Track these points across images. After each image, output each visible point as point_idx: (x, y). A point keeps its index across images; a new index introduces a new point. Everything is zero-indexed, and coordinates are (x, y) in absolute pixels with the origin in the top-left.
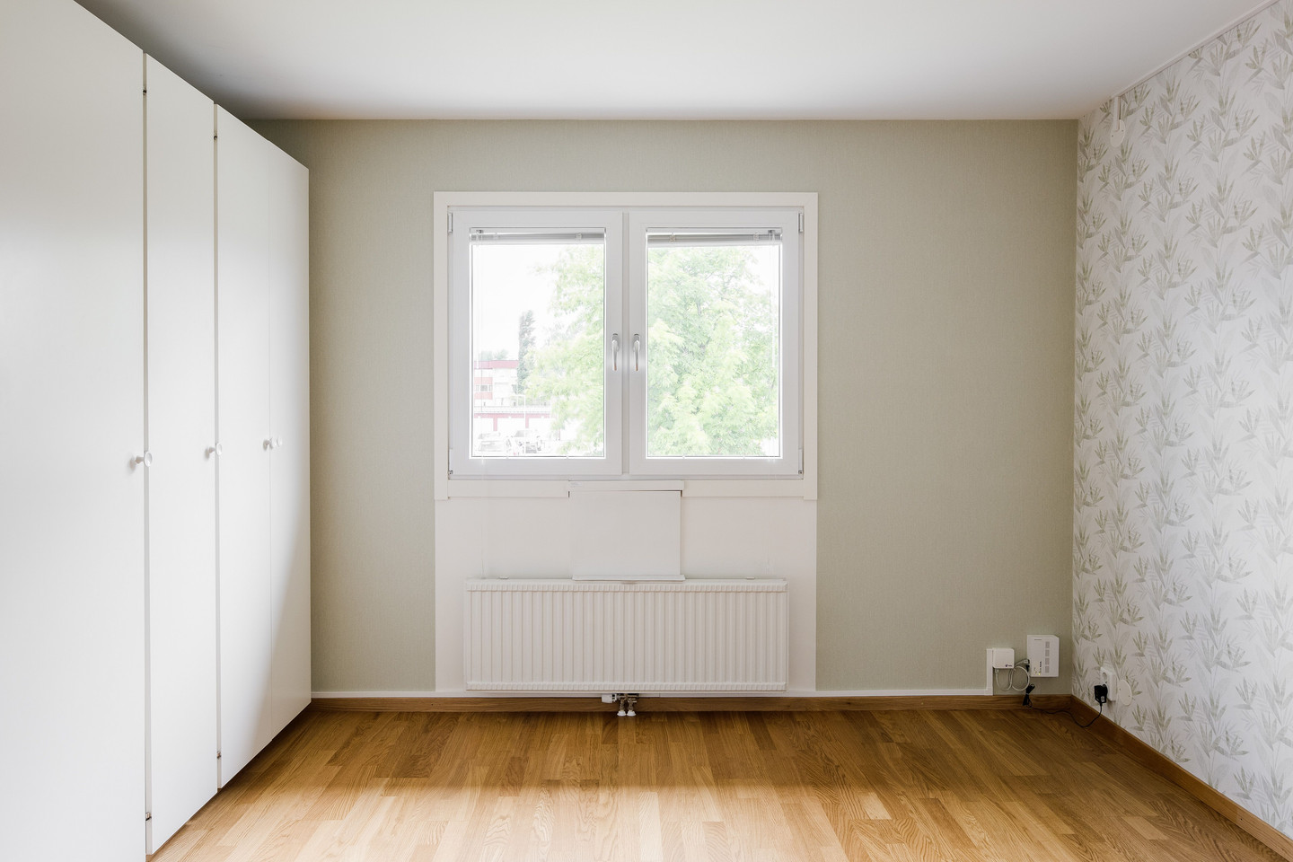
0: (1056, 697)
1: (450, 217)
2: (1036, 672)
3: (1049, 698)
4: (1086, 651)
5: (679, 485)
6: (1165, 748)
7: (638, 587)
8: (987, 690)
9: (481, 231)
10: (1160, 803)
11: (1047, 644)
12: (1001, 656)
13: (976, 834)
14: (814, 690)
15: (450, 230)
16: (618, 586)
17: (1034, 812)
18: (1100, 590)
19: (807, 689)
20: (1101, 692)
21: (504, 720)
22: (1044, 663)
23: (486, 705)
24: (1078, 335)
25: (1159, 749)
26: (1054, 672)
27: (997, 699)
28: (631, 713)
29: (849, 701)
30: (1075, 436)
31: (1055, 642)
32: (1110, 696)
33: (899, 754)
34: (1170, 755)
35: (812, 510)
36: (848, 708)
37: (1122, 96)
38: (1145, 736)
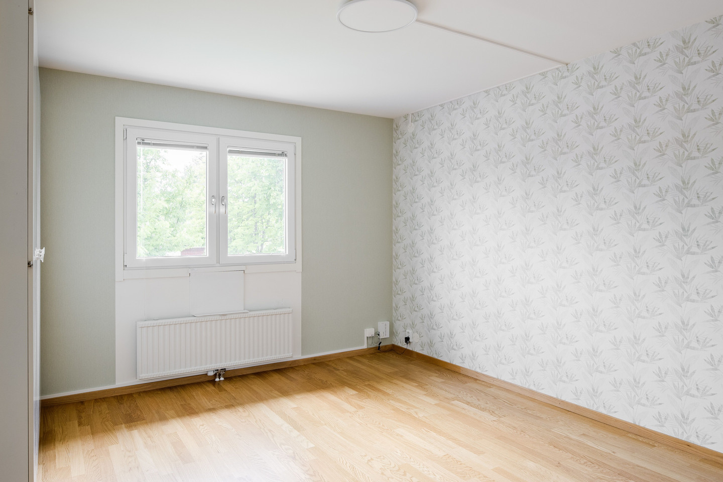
0: (388, 345)
1: (125, 131)
2: (382, 337)
3: (386, 346)
4: (399, 326)
5: (243, 268)
6: (433, 354)
7: (228, 317)
8: (365, 347)
9: (143, 140)
10: (437, 372)
11: (386, 324)
12: (369, 332)
13: (389, 391)
14: (300, 356)
15: (125, 138)
16: (218, 317)
17: (402, 381)
18: (405, 302)
19: (298, 356)
20: (407, 340)
21: (160, 392)
22: (384, 334)
23: (145, 387)
24: (394, 203)
25: (431, 355)
26: (388, 336)
27: (369, 349)
28: (222, 379)
29: (315, 359)
30: (393, 242)
31: (388, 323)
32: (410, 340)
33: (346, 374)
34: (435, 356)
35: (299, 277)
36: (315, 362)
37: (413, 114)
38: (425, 352)
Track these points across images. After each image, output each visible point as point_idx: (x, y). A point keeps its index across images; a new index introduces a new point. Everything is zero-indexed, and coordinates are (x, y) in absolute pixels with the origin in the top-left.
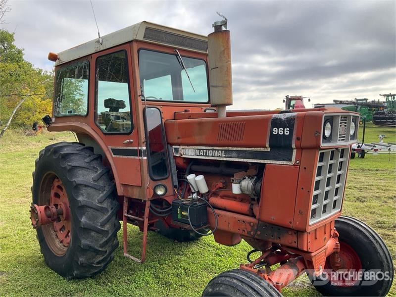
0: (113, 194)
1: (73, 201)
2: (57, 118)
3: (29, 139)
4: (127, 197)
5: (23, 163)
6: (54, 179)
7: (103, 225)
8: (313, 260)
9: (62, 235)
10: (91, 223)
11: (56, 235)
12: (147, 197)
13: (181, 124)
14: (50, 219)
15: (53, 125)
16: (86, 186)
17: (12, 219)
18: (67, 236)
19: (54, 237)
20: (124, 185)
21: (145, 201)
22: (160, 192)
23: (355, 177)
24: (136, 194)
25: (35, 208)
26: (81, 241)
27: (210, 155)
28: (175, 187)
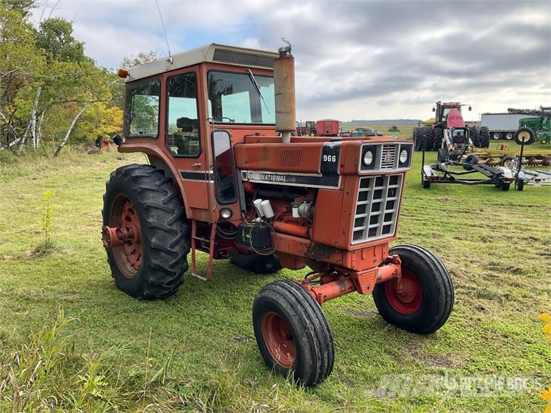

========

◆ Exercise details ◆
Please retype only the lines from the line that holds "13: (181, 124)" through the end of the records, exactly as they stand, and drop every picture.

◆ Answer for this exercise ◆
13: (181, 124)
14: (50, 219)
15: (53, 125)
16: (86, 186)
17: (12, 219)
18: (67, 236)
19: (54, 237)
20: (124, 185)
21: (145, 201)
22: (160, 192)
23: (355, 177)
24: (136, 194)
25: (35, 208)
26: (81, 241)
27: (210, 155)
28: (175, 187)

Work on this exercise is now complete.